Seasonal temperatures for the past similar to 400 years reconstructed from diatom and chironomid assemblages in a high-altitude lake (Lej da la Tscheppa, Switzerland)

We analysed a 42 cm long sediment record from Lej da la Tscheppa, a high-altitude lake (2,616 m a.s.l.) in the Upper Engadine valley (Switzerland) for subfossil diatoms, chironomids and pollen. The chronology of the top 21 cm of the record was established using (210)Pb analysis using a constant-rate-of-supply model, and validated with (137)Cs measurements and the content of spheroidal carbonaceous particles. A tentative chronology for the lower part of the core was obtained through extrapolation of the sedimentation rates in the uppermost part of the record. Pollen assemblages in the record reflect regional changes in forestation and land-use patterns in the Upper Engadine valley and show no evidence of significant local human activity in the lake's catchment.

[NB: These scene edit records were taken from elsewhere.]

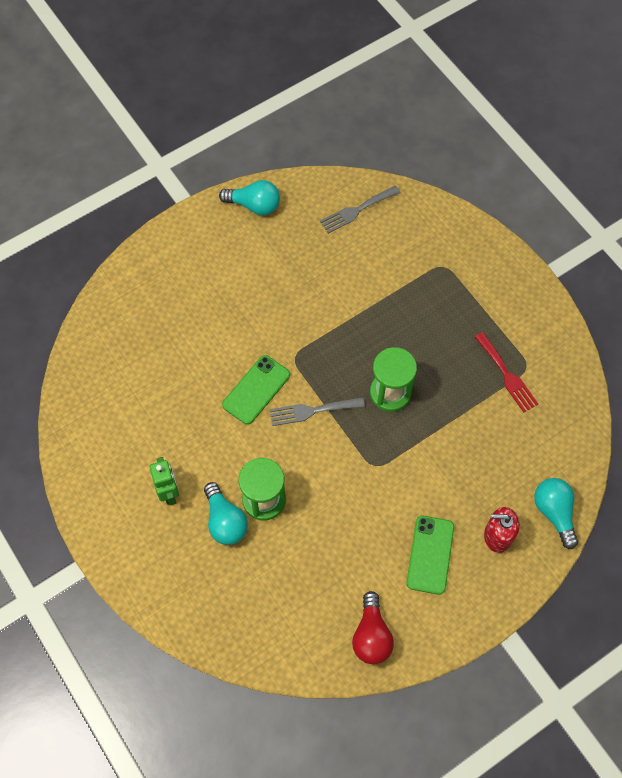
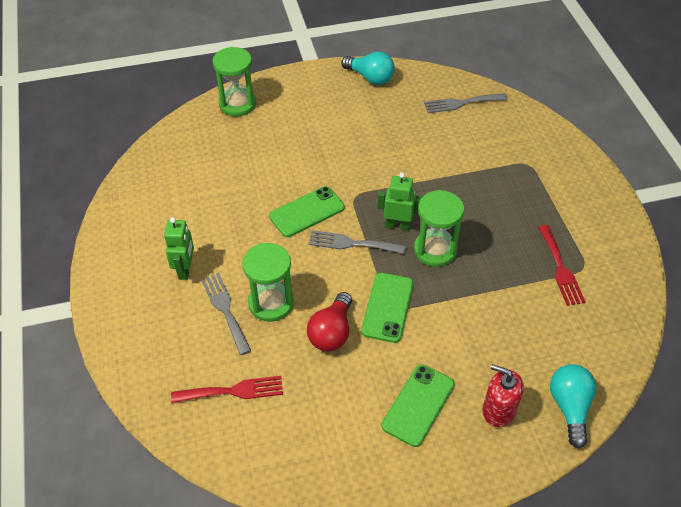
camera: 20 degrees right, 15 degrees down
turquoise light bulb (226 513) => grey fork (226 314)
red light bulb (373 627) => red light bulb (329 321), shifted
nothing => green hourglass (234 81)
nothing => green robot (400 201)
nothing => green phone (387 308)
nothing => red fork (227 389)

Diatom assemblages record a distinct increase in planktonic taxa since the early 19th century, suggesting a decrease in the duration of ice-cover. In contrast, chironomid assemblages remained stable during a large part of the record. We applied an established chironomid-based July air temperature transfer function and a newly developed diatom-based spring air temperature transfer function to reconstruct past seasonal air temperature changes at Lej da la Tscheppa. The reconstructions indicate a diatom-inferred warming trend in spring temperatures during the past ca. 400 years, whereas chironomid-inferred summer temperatures suggest a slight cooling trend. These biota-based reconstructions are in good agreement with the centennial-scale temperature trend in an independent reconstruction of regional temperatures in the Upper Engadine region based on instrumental records and documentary proxy evidence from the Alps. Our results suggest that, in high-altitude lakes, independent chironomid- and diatom-based seasonal temperature reconstruction is possible and can be successfully used to track seasonal temperature trends.